**TASK DETAILS:**
Copy word for word the lines from the start of the records through the line containing "### Known Issues in 2017.3.0f1", including that line.
::::
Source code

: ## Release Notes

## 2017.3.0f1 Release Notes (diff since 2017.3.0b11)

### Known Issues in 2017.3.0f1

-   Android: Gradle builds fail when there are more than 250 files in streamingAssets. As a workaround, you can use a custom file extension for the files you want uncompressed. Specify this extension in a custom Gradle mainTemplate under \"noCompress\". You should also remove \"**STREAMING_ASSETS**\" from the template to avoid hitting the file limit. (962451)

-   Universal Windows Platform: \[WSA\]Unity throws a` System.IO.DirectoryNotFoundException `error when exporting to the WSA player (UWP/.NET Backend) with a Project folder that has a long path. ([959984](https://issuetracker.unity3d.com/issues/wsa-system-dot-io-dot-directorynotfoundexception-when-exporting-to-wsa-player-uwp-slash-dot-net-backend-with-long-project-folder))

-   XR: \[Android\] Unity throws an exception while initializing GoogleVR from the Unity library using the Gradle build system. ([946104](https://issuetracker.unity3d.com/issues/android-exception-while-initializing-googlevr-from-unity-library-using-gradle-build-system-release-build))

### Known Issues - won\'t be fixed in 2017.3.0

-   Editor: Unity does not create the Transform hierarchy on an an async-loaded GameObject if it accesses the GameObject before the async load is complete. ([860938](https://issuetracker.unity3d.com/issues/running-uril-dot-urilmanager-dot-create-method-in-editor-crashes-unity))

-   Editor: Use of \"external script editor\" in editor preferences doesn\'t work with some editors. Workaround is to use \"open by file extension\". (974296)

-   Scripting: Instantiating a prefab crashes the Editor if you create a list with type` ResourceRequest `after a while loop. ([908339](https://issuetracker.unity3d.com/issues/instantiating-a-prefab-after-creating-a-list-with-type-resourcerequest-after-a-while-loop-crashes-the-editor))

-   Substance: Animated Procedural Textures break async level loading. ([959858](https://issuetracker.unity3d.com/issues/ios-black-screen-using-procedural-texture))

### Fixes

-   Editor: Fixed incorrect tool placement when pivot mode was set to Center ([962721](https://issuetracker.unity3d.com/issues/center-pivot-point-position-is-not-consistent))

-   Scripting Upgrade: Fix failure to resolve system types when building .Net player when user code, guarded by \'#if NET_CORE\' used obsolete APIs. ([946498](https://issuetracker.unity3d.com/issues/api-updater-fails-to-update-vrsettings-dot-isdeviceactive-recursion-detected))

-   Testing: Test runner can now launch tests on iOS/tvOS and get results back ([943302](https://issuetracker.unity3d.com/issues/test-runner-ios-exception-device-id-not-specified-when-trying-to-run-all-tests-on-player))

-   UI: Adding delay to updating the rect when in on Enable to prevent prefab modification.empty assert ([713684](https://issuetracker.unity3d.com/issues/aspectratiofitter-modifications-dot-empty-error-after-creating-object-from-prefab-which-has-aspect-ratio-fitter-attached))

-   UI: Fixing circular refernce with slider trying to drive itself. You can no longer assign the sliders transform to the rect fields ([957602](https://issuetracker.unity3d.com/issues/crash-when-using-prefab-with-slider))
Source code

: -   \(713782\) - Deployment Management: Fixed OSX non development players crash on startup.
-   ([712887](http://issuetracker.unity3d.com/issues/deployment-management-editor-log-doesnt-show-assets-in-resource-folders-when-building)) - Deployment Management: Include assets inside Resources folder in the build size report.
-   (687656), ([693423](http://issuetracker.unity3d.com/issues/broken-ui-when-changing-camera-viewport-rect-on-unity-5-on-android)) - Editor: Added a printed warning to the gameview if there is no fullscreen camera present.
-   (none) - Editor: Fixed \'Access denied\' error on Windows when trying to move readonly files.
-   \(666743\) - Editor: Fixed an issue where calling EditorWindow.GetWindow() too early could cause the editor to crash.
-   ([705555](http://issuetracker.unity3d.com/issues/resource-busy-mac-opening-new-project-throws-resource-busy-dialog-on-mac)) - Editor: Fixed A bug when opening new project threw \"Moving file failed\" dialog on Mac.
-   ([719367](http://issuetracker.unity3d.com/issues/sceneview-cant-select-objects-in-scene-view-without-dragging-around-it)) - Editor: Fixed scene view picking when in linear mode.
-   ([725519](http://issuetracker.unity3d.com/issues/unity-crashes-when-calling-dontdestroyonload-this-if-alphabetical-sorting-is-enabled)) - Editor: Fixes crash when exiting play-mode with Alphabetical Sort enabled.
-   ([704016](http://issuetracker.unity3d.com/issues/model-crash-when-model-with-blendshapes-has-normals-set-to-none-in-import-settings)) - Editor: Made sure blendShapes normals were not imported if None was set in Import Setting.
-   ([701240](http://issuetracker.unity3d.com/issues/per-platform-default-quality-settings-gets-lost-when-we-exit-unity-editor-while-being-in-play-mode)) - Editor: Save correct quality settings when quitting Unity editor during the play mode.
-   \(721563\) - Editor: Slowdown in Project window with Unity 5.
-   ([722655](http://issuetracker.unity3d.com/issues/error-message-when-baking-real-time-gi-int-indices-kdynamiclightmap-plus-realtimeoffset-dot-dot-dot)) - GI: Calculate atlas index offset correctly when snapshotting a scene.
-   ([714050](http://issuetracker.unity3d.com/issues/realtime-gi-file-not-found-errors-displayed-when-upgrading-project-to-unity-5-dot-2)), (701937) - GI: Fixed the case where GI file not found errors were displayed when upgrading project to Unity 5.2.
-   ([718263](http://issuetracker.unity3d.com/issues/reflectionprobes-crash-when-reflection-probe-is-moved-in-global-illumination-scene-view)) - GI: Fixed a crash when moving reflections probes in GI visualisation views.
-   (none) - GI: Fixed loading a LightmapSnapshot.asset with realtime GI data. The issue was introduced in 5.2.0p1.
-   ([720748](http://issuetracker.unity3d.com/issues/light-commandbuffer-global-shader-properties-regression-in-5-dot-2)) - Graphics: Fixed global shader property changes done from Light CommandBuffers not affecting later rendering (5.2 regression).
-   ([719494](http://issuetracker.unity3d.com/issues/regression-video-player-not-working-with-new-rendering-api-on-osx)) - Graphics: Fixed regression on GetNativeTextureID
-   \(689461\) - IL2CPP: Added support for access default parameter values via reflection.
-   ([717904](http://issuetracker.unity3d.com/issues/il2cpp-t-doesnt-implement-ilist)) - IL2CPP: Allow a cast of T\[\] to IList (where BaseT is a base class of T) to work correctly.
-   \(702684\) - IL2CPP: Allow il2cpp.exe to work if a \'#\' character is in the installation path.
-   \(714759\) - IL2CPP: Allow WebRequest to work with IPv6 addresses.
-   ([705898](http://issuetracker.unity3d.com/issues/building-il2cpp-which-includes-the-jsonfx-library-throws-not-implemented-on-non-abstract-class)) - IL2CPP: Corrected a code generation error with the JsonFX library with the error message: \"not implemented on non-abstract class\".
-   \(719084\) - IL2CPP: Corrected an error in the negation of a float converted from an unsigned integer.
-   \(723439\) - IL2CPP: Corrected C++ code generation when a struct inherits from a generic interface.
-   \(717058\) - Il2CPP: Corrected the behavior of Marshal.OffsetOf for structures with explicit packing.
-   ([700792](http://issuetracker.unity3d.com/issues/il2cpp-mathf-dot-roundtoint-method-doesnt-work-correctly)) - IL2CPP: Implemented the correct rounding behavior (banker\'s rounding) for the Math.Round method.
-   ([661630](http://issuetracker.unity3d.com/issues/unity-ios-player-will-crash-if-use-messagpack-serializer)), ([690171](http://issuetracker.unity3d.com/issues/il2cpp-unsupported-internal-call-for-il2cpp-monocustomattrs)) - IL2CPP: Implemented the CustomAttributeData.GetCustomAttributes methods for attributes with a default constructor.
::::
**FINISHED TASK:**
Source code

: ## Release Notes

## 2017.3.0f1 Release Notes (diff since 2017.3.0b11)

### Known Issues in 2017.3.0f1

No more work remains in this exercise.